▶ Passage:
+-------+
What the fishbone will help you do is to drive out requirements that you may not have considered previously. The higher-level ideas should stimulate the more granular issues and focus your stakeholders on the central issues identified in the SWOT, rather than simply bringing their own agenda to the table.

What the fish won’t tell you whether those requirements are feasible or valuable, so the next step we’ll look at is prioritisation.

Philippe Parker on 19 November 2007

Contented Management

What should be in a WCM SWOT?

The first step in any brownfield implementation is to assess what you have already. Indeed, you should be assessing your web content management on a regular basis, particularly if your online business is seasonal. But what are the ground rules for that assessment and what should it cover? I’d recommend a rapid SWOT-check.

SWOT analysis is a long-standing if relatively simple technique used across many types of business to provide the executive with a summary of the current situation. It should be easy to read and quick to determine, rather than involve weeks of assessment and long reports. It should be a couple of pages document or four slides that highlight the most salient issues. You can find some templates on Business Balls.

The contents of your SWOT should cover all the facets of WCM: commercials, technical, design, operational.

Strengths and Weaknesses

  • Does your WCM meet performance and availability expectations?
  • Is the site W3C compliant and accessible?
  • Does it meet usability criteria for both consumers and contributors?
  • Does the content meet quality expectations for target audiences?
  • Are you able to track key performance indicators? What are they telling you?
  • Are the business objectives for the WCM in tandem with organisational objectives and strategy?
  • If so, are these objectives represented in the site’s look, feel and functionality?
  • What extra functionality are your competitors offering? What advantages does this give them?

Opportunities and Threats

Porter’s five forces for competitive advantage provide us with a good baseline for assessing opportunities and threats. In WCM terms, these translate as follows:

  • Potential entrants: Are you considering all the delivery channels: syndication, mobile, widgets, etc.
  • Buyers: Which markets could you expand into? What are your audience expectations as they begin to consume other web technologies (Facebook, Youtube, iGoogle)?
+-------+
(Saved entries)

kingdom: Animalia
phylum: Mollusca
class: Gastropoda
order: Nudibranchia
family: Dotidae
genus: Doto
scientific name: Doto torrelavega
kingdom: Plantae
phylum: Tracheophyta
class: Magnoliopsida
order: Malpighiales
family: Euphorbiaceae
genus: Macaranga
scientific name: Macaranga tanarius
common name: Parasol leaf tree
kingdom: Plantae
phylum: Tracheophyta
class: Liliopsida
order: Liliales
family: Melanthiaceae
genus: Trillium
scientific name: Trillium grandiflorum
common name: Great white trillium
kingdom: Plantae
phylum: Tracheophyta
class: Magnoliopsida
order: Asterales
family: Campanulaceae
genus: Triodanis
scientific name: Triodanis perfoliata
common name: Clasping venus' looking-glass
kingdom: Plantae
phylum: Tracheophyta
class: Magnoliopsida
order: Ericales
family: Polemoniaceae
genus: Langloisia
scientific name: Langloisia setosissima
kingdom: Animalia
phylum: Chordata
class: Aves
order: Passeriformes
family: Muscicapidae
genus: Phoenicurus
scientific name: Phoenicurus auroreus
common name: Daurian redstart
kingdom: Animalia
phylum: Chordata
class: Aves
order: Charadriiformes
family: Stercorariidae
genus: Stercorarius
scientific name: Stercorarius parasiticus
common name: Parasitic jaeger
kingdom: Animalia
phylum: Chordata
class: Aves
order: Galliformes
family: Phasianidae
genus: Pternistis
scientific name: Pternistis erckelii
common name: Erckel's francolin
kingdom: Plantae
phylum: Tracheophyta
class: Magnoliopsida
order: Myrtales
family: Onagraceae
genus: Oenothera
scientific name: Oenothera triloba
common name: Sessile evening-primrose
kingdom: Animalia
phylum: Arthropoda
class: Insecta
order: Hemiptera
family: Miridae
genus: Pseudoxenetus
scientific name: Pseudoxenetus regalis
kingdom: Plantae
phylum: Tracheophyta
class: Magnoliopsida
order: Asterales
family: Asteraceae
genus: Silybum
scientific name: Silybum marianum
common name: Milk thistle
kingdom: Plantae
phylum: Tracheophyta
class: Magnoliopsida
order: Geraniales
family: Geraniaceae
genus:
+-------+
▶ Required action 1:
Answer these from the passage on web content management:
(a) How long should a SWOT document be?
(b) Which facets of WCM should the SWOT cover?
(c) What provides a good baseline for assessing opportunities and threats?
▶ Required action 2: Carry on the post about a WCM SWOT, picking up after its last line.
You can leave the rows aside; they play no part here.

▶ Reply 1:
(a) A couple of pages or four slides.
(b) Commercials, technical, design and operational.
(c) Porter's five forces for competitive advantage.

▶ Reply 2:
  • Substitutes: Do collaborative tools like blogs and wikis threaten your content management processes? If you have a large Enterprise Content Management platform, is this challenged by Software As A Service, or by Basic Content Services?
  • Suppliers: How dependent is the system on a single supplier, whether internal or external? What contingencies do you have in place should you lose this resource? If you’re going to make enhancements, what sort of training or procurement implications would this have?
  • How do I exploit all the content which might be relevant to my audiences? How do I make the information I’m presenting be cohesive and comprehensive?

Who should make the assessment?

Lots of questions, but who should answer them? You need someone sufficiently distanced from the site as it stands that they won’t simply rubber-stamp the current situation or rubbish it completely. But the person (or people) undertaking the SWOT also needs to be engaged with the site and its users.

So you need to engage an independent expert who then runs a brainstorm with stakeholders around the bullet points listed above, but who you give sufficient licence to that they can be completely honest about your implementation. You’re asking someone to take a sword to the site not to themselves, so expect to hear things that you’d really rather not have known.
Why is this approach useful

Too many times, project teams are given a brief that’s just an abstract assortment of ideas. A SWOT analysis provides a structured way of getting to the root of the problem. As I said at the start, this is just the first step. Steps two and three are about identifying requirements that tackle the issues the SWOT raises and prioritising those requirements so that you can figure out what’s worth changing. I’ll tackle these two steps in subsequent postings.